The Rt. Hon. Eric Pickles MP, Secretary of State for Communities and Local Government, yesterday addressed the All Party Parliamentary Group on Local Government on the issue of economic growth.
Introduced by Heather Wheeler MP, Mr Pickles praised local government as the most flexible and adept part of the public sector.
Describing his vision for driving local growth, Pickles argued that it was vital for local government to be set free from statute in order to enable real change. The aim of the NPPF is to relieve councils from the “stultifying” effects of the planning regime. Whilst planning regulation had been originally introduced to enable communities to design their own neighbourhood, it represented an unnecessary burden.
Highlighting further components of his growth strategy, he explained how the repatriation of business rates in April would serve as an important incentive in stimulating local growth. LEPs and City Deals likewise provide an important vehicle for local authorities to collaborate and share finances. LEPs importantly must be understood not as independent, bureaucratic bodies like the Regional Development Agencies, but as a tool for councils to lead with. Elected city mayors, he suggested, may provide a further logical step in order to enable greater economic coordination, although he added that city mayors would only make sense when the people want city mayors.
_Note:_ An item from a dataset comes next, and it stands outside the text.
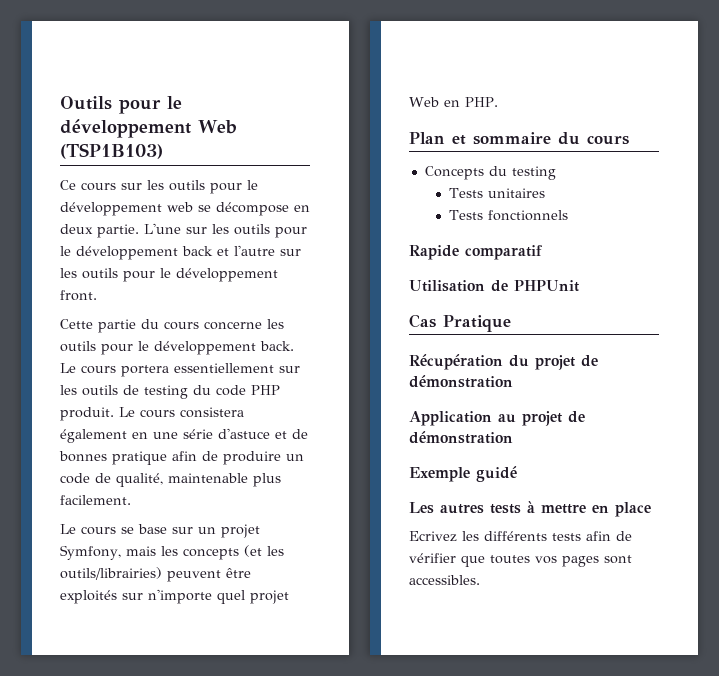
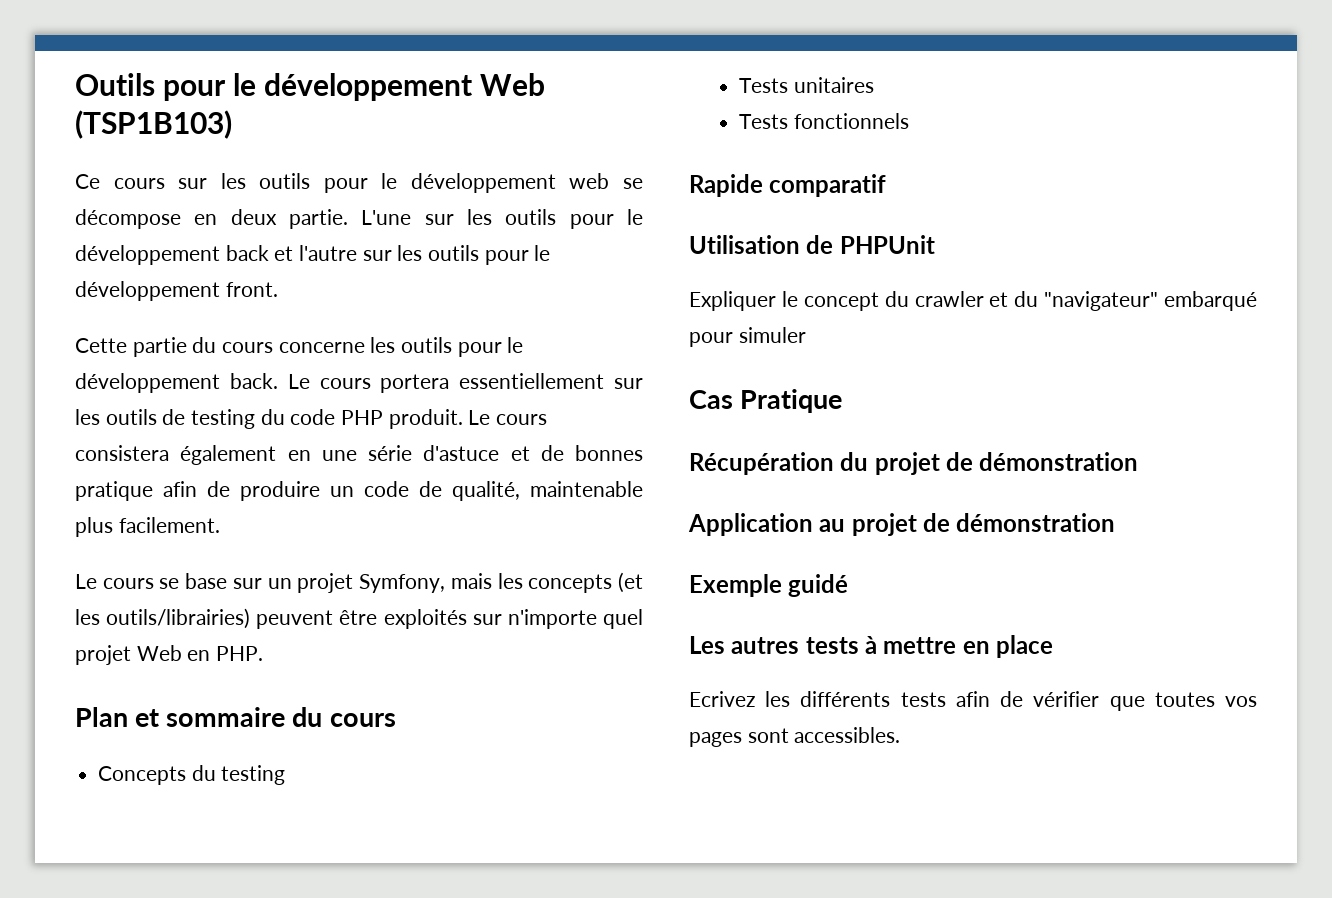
(579, 286) none -> [689,291,1257,311] [689,327,806,347] // Expliquer le concept du crawler et du "navigateur" embarqué pour simuler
Looking forward, Pickles stated that the shared single funding stream proposed by Heseltine, alongside City Deals, represent the future for local growth. As the most efficient and innovative part of the public sector, he added, Whitehall could do well to look and learn from local government. Responding to questions about the limitations of City Deals due to difficulties with other Departments, Mr. Pickles pledged that deals could still be struck.
With the Budget ahead, of course the question remains whether such flexibility and ability to innovate will prove grounds for defending councils from further spending cuts, or evidence that local government can handle additional funding reductions.